Thank goodness "Syndicated Washington, DC Columnist with fitness, cleaning, computer and Web work ... " doesn't live in the New York area like I do. She has become the target of laughter and, in some cases, contempt because of the Craigslist ad
she placed in the "part-time help" section.
Gawker.com poked fun at the ad
in a post under the headline "DC Columnist Seeks Help Doing Everything: $15/hour," noting the 23-point list of tasks she asked for help in performing – everything from interior design to gardening to dance instruction to you name it.
Most of my friends and colleagues were shocked and appalled that someone would be expected to do so much for, well, so little. Their advice to the would-be employer ran along the lines of: "You want to find someone with all those skills at that price? Good luck!"
Well, my dirty little secret is that I have found someone who fits the bill and who has been working with me for almost a year. OK, I do pay more than Syndicated Columnist wants to pay, but not that much more. (And I do feel bad that I can't afford to pay her more.)
To tell the truth, I'm not sure if I found her or she found me. Our matchmaker was her sister, who is a friend of mine. My friend figured that my lack of household organizing skills would be a perfect match for her sister -- let's call her Personal Consultant -- who is a genius when it comes to personal organizing and was starting her own business.
Before I met up with Personal Consultant, my dirtier little secret was that my home was a disaster area. I had never been good at tidiness – just ask my first college roommate. And after years of putting 110 percent into my job (as one colleague put it, we worked, went home, touched the door and went back to work). I needed a 120 percent makeover of my house.
After volunteering to take a buyout from my job, I discovered I had the time to get things straightened out. I just lacked the skills. Enter Personal Consultant. We started with the 21 years of detritus that I had removed from my work cubicle and had jammed into my car. We rented a motel room because there was no room for anything else to be stuffed into my house. In a matter of hours, Personal Consultant had the strange conglomeration of items organized to the point that the motel room looked more like a well-organized store. So much the better for deciding what to keep and what to toss.
Then we tackled the house, starting in the basement and working our way up. We found lots of things to throw away and we found lots of things that were useful. We had a gut-cramping laugh when we uncovered a book titled "Feng Shui Your Home." That's when Personal Consultant reminded me that such books need to be read, not just placed in the area that needs to be re-organized.

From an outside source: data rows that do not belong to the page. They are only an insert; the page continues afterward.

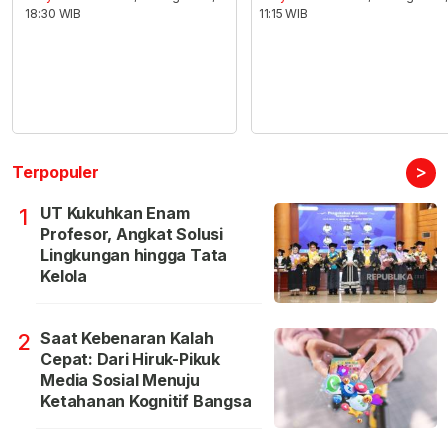
18:30 WIB
11:15 WIB
>
Terpopuler
UT Kukuhkan Enam
1
Profesor, Angkat Solusi
Lingkungan hingga Tata
Kelola
Saat Kebenaran Kalah
2
Cepat: Dari Hiruk-Pikuk
Media Sosial Menuju
Ketahanan Kognitif Bangsa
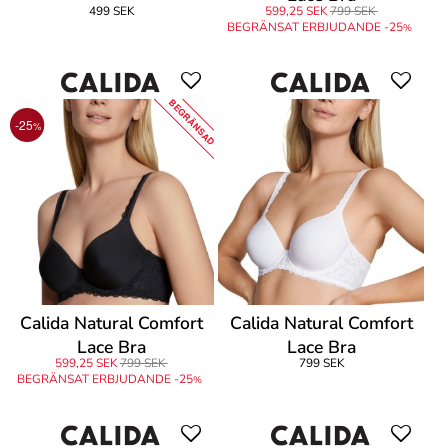
499 SEK
599,25 SEK
799 SEK
BEGRÄNSAT ERBJUDANDE -25
%
BEGRÄNSAD
-25
%
Calida Natural Comfort
Calida Natural Comfort
Lace Bra
Lace Bra
599,25 SEK
799 SEK
799 SEK
BEGRÄNSAT ERBJUDANDE -25
%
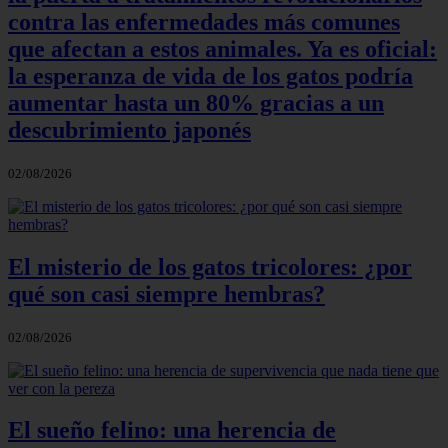
contra las enfermedades más comunes
que afectan a estos animales. Ya es oficial:
la esperanza de vida de los gatos podría
aumentar hasta un 80% gracias a un
descubrimiento japonés
02/08/2026
El misterio de los gatos tricolores: ¿por
qué son casi siempre hembras?
02/08/2026
El sueño felino: una herencia de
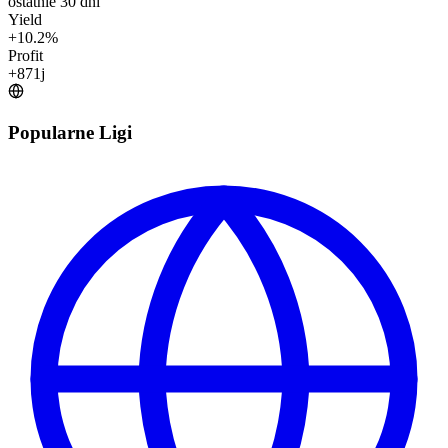
ostatnie 30 dni
Yield
+
10.2
%
Profit
+
871
j
Popularne Ligi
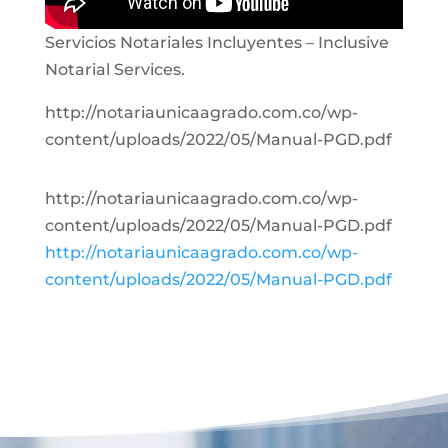
Servicios Notariales Incluyentes – Inclusive
Notarial Services.
http://notariaunicaagrado.com.co/wp-
content/uploads/2022/05/Manual-PGD.pdf
http://notariaunicaagrado.com.co/wp-
content/uploads/2022/05/Manual-PGD.pdf
http://notariaunicaagrado.com.co/wp-
content/uploads/2022/05/Manual-PGD.pdf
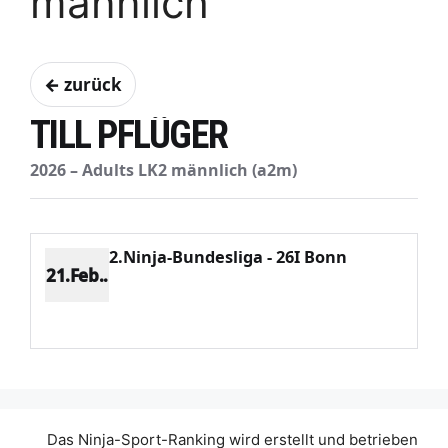
männlich
← zurück
TILL PFLÜGER
2026 – Adults LK2 männlich (a2m)
2.Ninja-Bundesliga - 26I Bonn
21.Feb..
Platz 2
Punkte 1638
CV 2083
Potenzial 446
Das Ninja-Sport-Ranking wird erstellt und betrieben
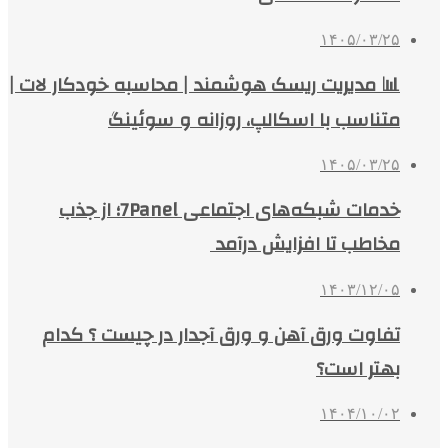
۱۴۰۵/۰۳/۲۵
📊 مدیریت ریسک هوشمند | محاسبه خودکار لات |
متناسب با اسکالپ، روزانه و سوئینگ
۱۴۰۵/۰۳/۲۵
خدمات شبکه‌های اجتماعی 7Panel؛ از جذب
مخاطب تا افزایش درآمد
۱۴۰۳/۱۲/۰۵
تفاوت ورق آهن و ورق آجدار در چیست ؟ کدام
بهتر است؟
۱۴۰۴/۱۰/۰۲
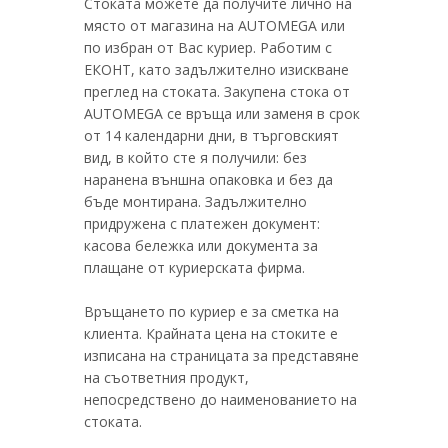
Стоката можете да получите лично на
място от магазина на AUTOMEGA или
по избран от Вас куриер. Работим с
ЕКОНТ, като задължително изискване
преглед на стоката. Закупена стока от
AUTOMEGA се връща или заменя в срок
от 14 календарни дни, в търговският
вид, в който сте я получили: без
наранена външна опаковка и без да
бъде монтирана. Задължително
придружена с платежен документ:
касова бележка или документа за
плащане от куриерската фирма.
Връщането по куриер е за сметка на
клиента. Крайната цена на стоките е
изписана на страницата за представяне
на съответния продукт,
непосредствено до наименованието на
стоката.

Personal Consultant plays with my dogs and has made friends with my attack cat. She does laundry. She shovels snow. We go shopping together, and on occasion we have even indulged in massages or pedicures.
So Syndicated Columnist wants someone who can organize – check. Someone who can cull through my wardrobe to improve my image – check. Help with basic interior design – check. Yardwork and gardening – check. Do body work on cars – well, no one is perfect. (Did I mention that Personal Consultant is a wonderful cook?)
In essence, what Syndicated Columnist is looking for – and what I am lucky to have – is someone who will take care of the things that wives and mothers traditionally took care of. These are the things my mother took care of while I was going to school and participating in more extracurricular activities than anyone should have, because that would look good on my college applications. And these are the things that are insufficiently rewarded in our economy.
Yes, it takes a village to raise a child. And when some of those children grow up, it takes a village – or at least one superbly organized Personal Consultant -- to hold everything together. Value: Priceless. Pay: Woefully inadequate.